I must sound pretty gloomy, but it's not all doom here. We are cooking outdoors a lot already, mostly smoking meats. Smoked eggs are amazing. And we’re spending a lot of screen time watching the Great Courses, which I recommend to anyone reading this. Speaking of, if you’re reading this, I hope you’re having an ok day. :D Check out this delicious pork butt:
05/06/2020
Just outside our craft room window is a rhododendron bush. For a good part of spring and early summer, a robin we affectionately call ‘Bonky’ likes to sit in this bush and attack his own reflection. Over and over again. But he does so because this bush also contains a nest! Bonky’s lady has been sitting on her eggs for a couple of weeks now.
Here in the world of humans, things are moving along about the same. After being stuck in the IRS ‘Get My Payment’ hole we received stimulus checks this morning. Toilet paper is not as scarce as it used to be, but now we’re dealing with meat shortages at the store. I’m not sure how much of that is a lack of supply and how much of it is due to panic buying, but our store is limiting people to two meat items per visit.
According to Worldometer the USA hit 74,000 deaths today. I hope anyone reading this is doing OK—there are still millions of people in a much worse place than us right now, and they’re the ones who need the focus and help. Stay safe!
05/21/2020
I expected the epidemic to still be ongoing by now, but I’d hoped we’d have greater clarity. Instead things are messier and less settled than ever. People wear masks or not mainly based on their political ideology. We’re faced with a lose-lose choice and a loud minority on both sides insist they can win without compromise. And in all the uncertainty we are losing oversight, losing transparency, and losing lives for the benefit of a sheltered few. I guess it’s all very predictable, but it doesn’t bode well for future, larger challenges ahead.
We’re up to 96,000 confirmed deaths in the USA. About 39 million people have managed to file for unemployment in the last nine weeks. Enhanced unemployment is likely to end in July, along with other protections like rent and mortgage forbearance. Two dams burst in Michigan forcing thousands to evacuate. Meat prices are around double what they were a month ago. We’re projected to have a nasty fire season here on the West Coast. And because we live in some weird carnival world, the markets are still recovering.
I have tried not to get too doomy with this journal, but I wonder if the high point of comfort and security in my life has already passed. I thought it would happen a few decades from now through a turning point in climate change, but does the USA have the vision and compassion needed to bounce back from this? And what would “bouncing back” even look like for the majority of people?
In brighter news, our robin family hatched out two babies not long after I last posted.
06/08/2020
Haven’t posted here in a while due to the ongoing protests.
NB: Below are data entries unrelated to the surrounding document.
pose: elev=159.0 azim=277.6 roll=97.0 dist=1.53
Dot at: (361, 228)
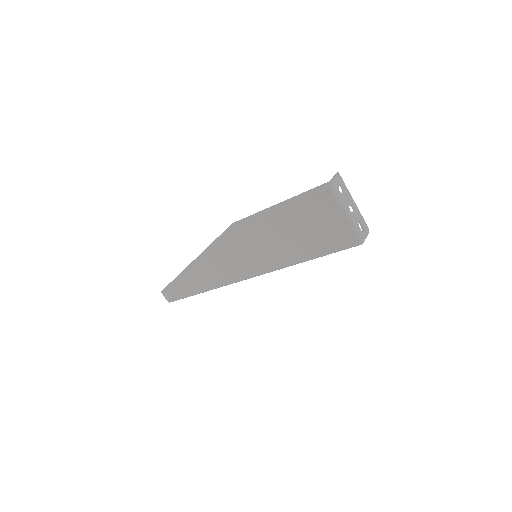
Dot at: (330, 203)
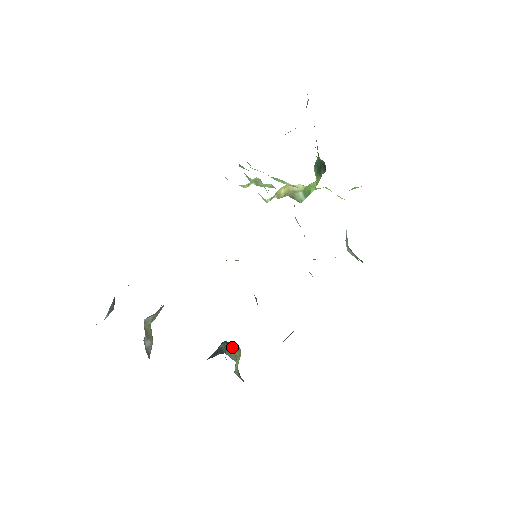
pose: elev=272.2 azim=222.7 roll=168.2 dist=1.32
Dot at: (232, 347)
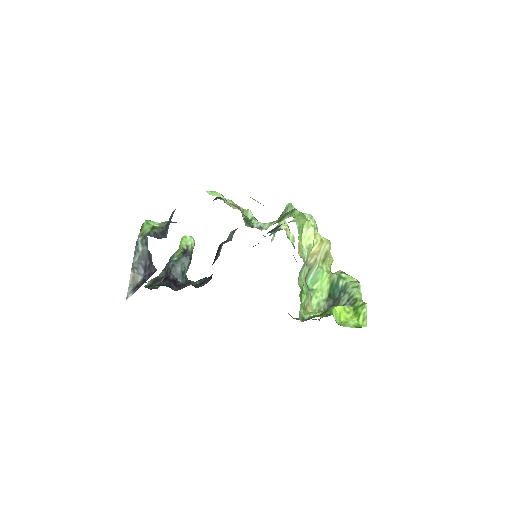
Dot at: occluded
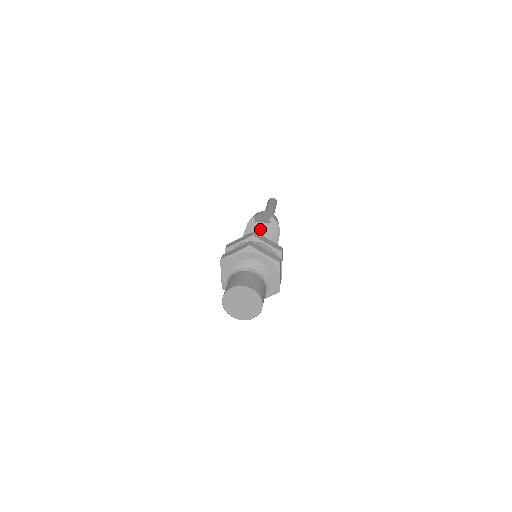
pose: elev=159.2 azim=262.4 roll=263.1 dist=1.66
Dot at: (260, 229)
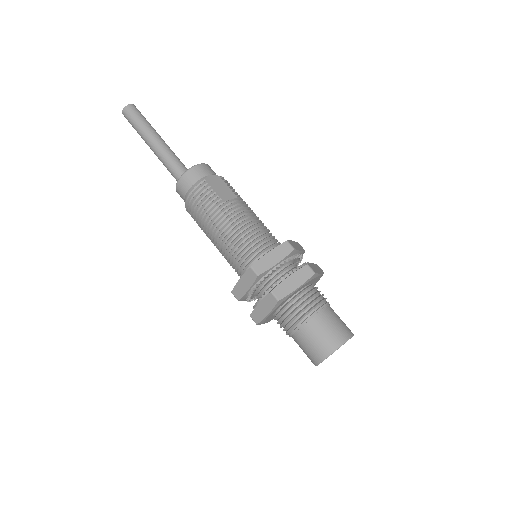
Dot at: (249, 215)
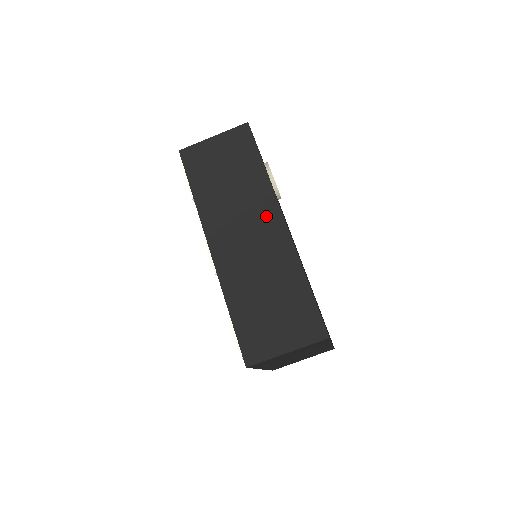
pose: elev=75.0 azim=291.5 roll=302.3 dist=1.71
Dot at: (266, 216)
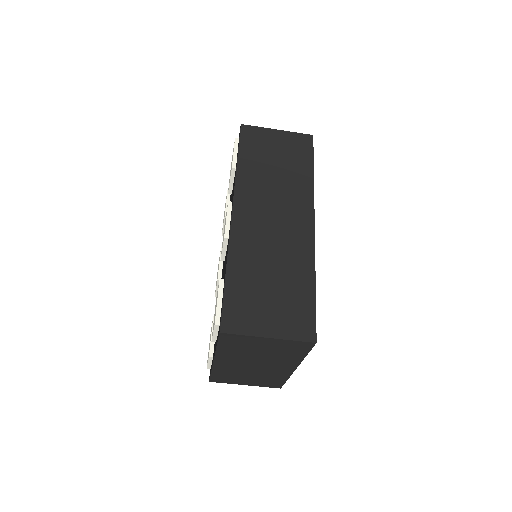
Dot at: (298, 212)
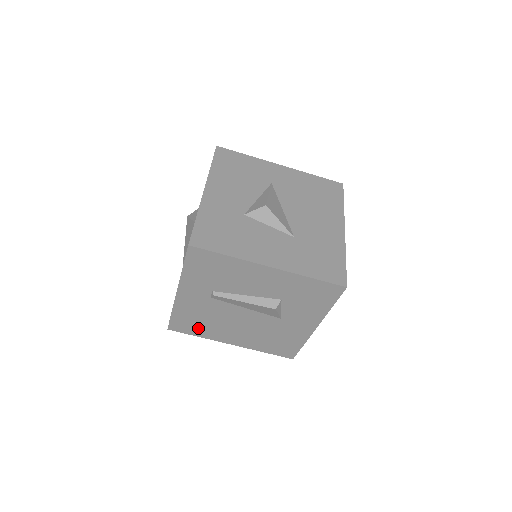
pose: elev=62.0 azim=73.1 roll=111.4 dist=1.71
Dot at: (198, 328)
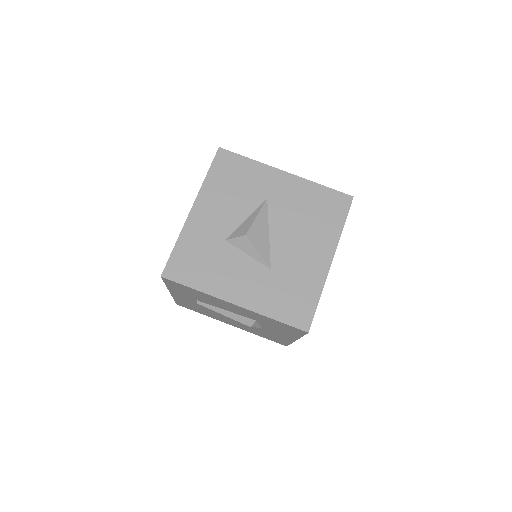
Dot at: (199, 311)
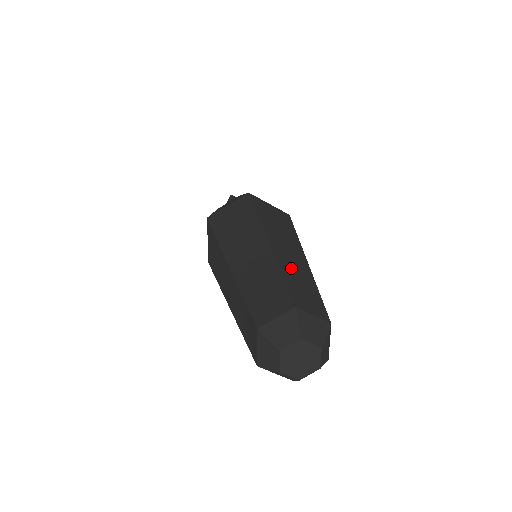
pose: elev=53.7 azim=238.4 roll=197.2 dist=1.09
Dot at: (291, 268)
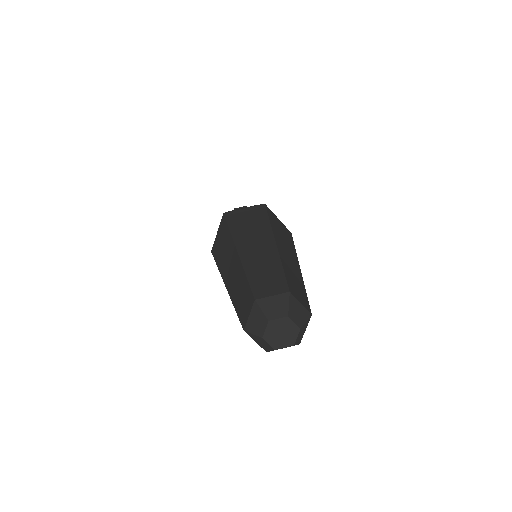
Dot at: (256, 263)
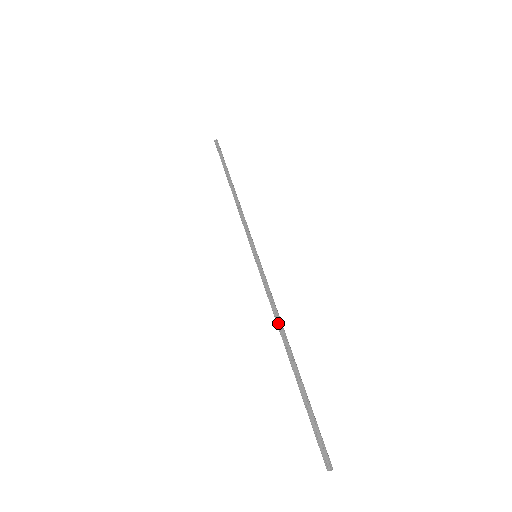
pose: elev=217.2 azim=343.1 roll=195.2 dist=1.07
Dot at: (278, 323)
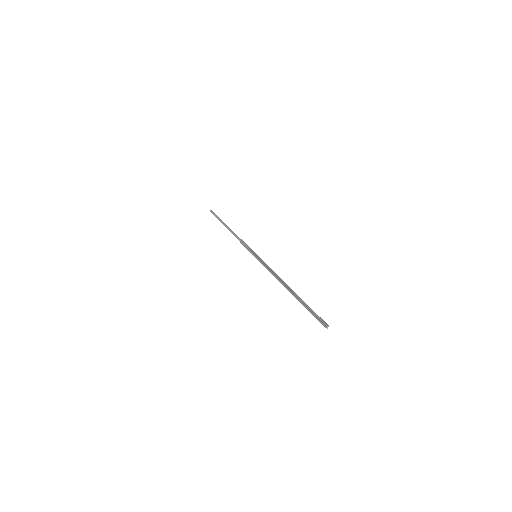
Dot at: (281, 279)
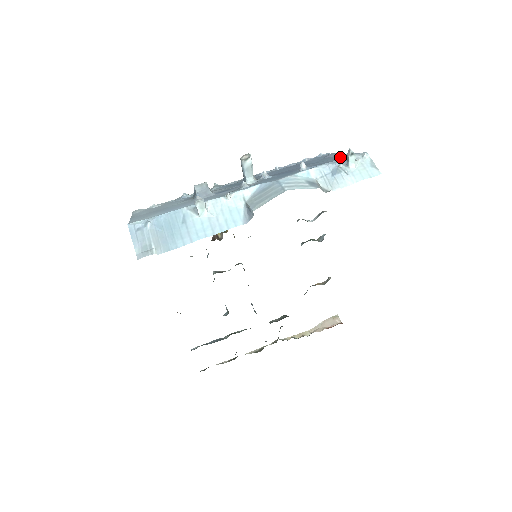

I’m feeling my privilege more than usual lately from the safety of my rural home. But I’ve also been to Seattle and seen the line of police and National Guard for myself. The protesters are peaceful—even when tempers run high. People are helping each other, supporting each other, and listening to each other. They do not deserve to be gassed, shot with rubber bullets, or hit with batons and flash-bangs. Whole blocks of Seattle have been gassed to disperse peaceful protests, including last night, after promises tear gas would no longer be used. This is not a proportionate reaction.
Covid has pretty much dropped out of the public conversation for the moment. The next few weeks will tell us a lot about how reopening goes.